La segunda es la diferenciación de la eutanasia y el suicidio asistido. Jurídicamente es muy diferente que el propio paciente se suministre una dosis letal, (aunque esta se la haya dado un profesional sanitario), que sea el propio médico el que le inyecte dicha sustancia. Es muy diferente cooperar con actos necesarios al suicidio que ejecutar la muerte directamente.
La tercera es que debemos afrontar la realidad ante la que estamos: la gran vulnerabilidad de las personas, la soledad, la debilidad y la influenciabilidad consustancial. Casi diría que el Derecho debe adentrarse en este ámbito con cautela y delicadeza. No se trata de enarbolar la bandera del principio de autonomía de un modo triunfante. Qué fuerte resulta para alguien que está sufriendo y próximo a la muerte, incluso a sus cuidadores, solicitar un “derecho a morir”. Qué tristeza, aunque se conceda. La autonomía que sirve para proyectar y llevar a cabo los planes de vida, que forja lo que se ha denominado ya la vida biográfica, por contraposición a la vida biológica que es el presupuesto de aquella, por sí sola no puede justificar un acto que sirve precisamente para destruir esa autonomía, como ya dijera Stuart Mill.
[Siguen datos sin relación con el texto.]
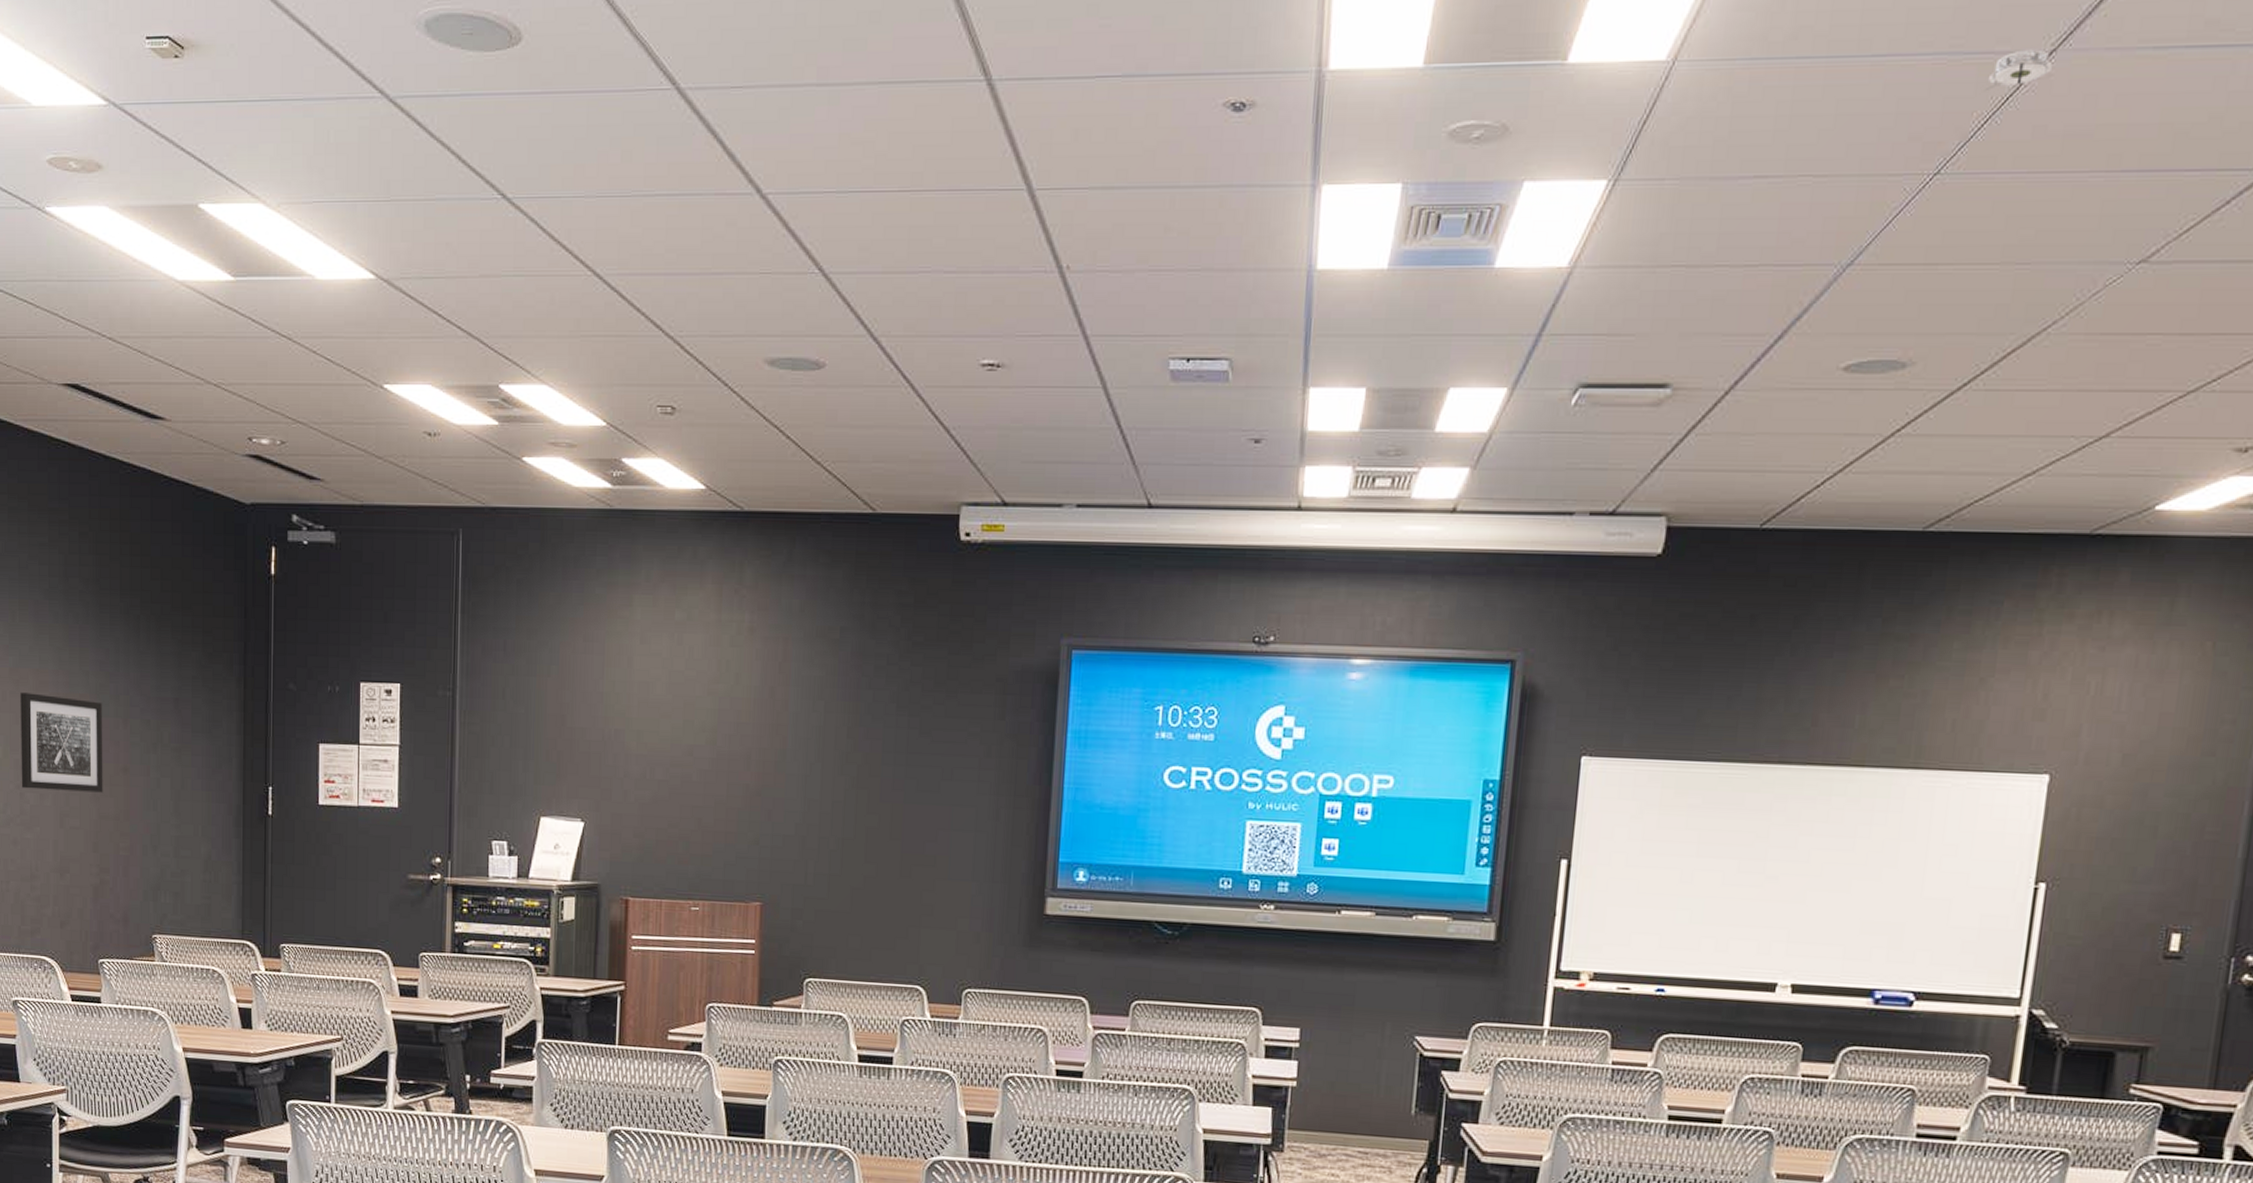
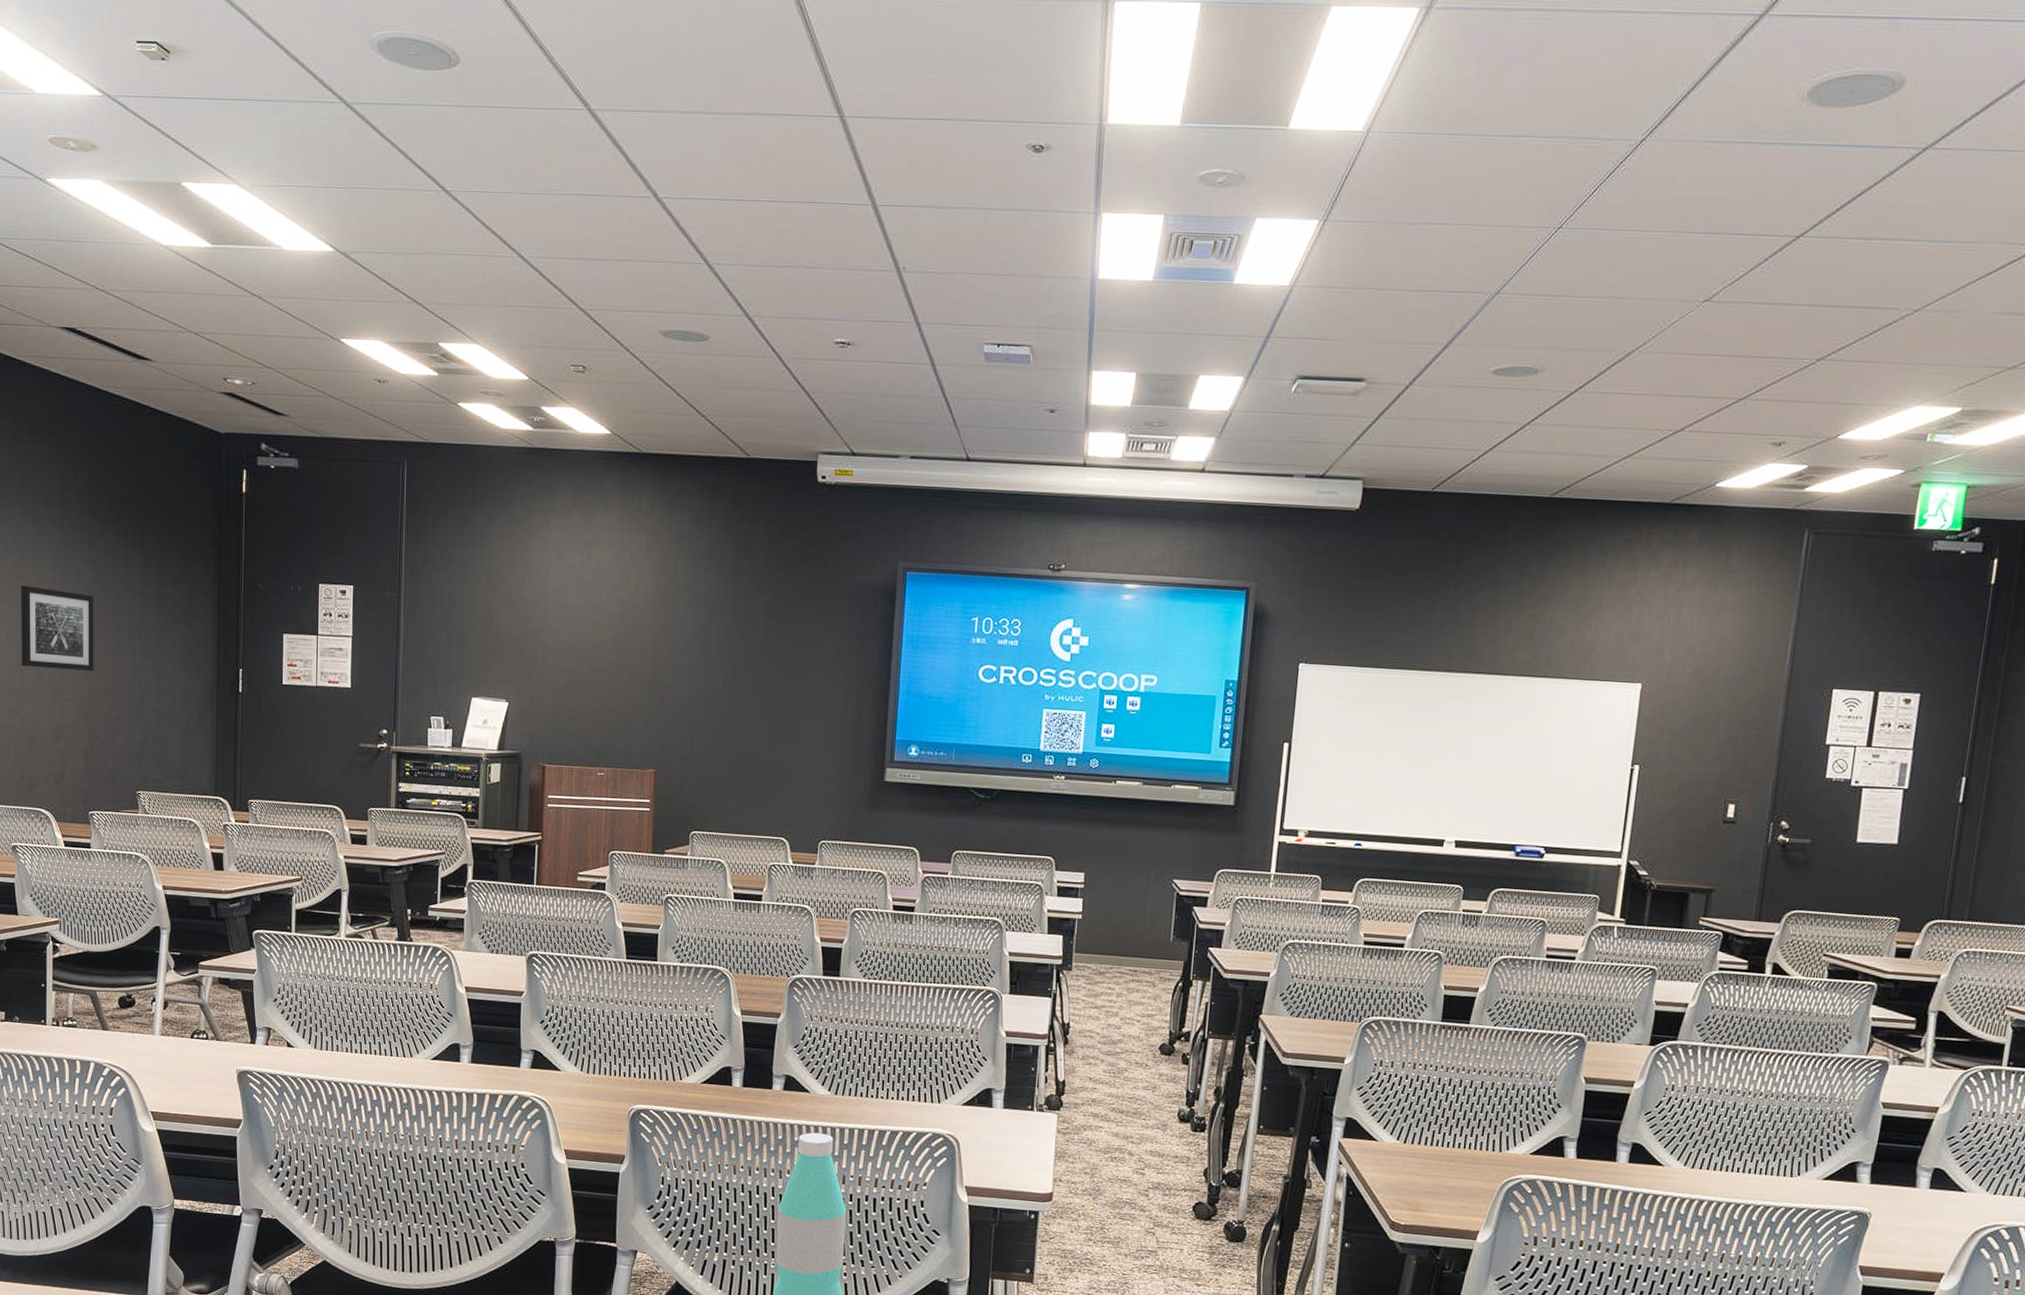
smoke detector: present [1986,49,2054,90] -> none [1595,138,1643,167]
Y es que la eutanasia es más una excepción válida, lícita, a la protección general que otorga el derecho a la vida, que un derecho exigible. No se trata de ideologías, ni de religión, se trata de humanizar la muerte. Si los investigadores de Atapuerca han descubierto que los homínidos de “aquella hora” cuidaban de sus mayores, sigamos su tradición, haciendo resurgir en nosotros sensibilidad, amor y justicia hacia las situaciones de máxima vulnerabilidad de ahora, del futuro y de siempre.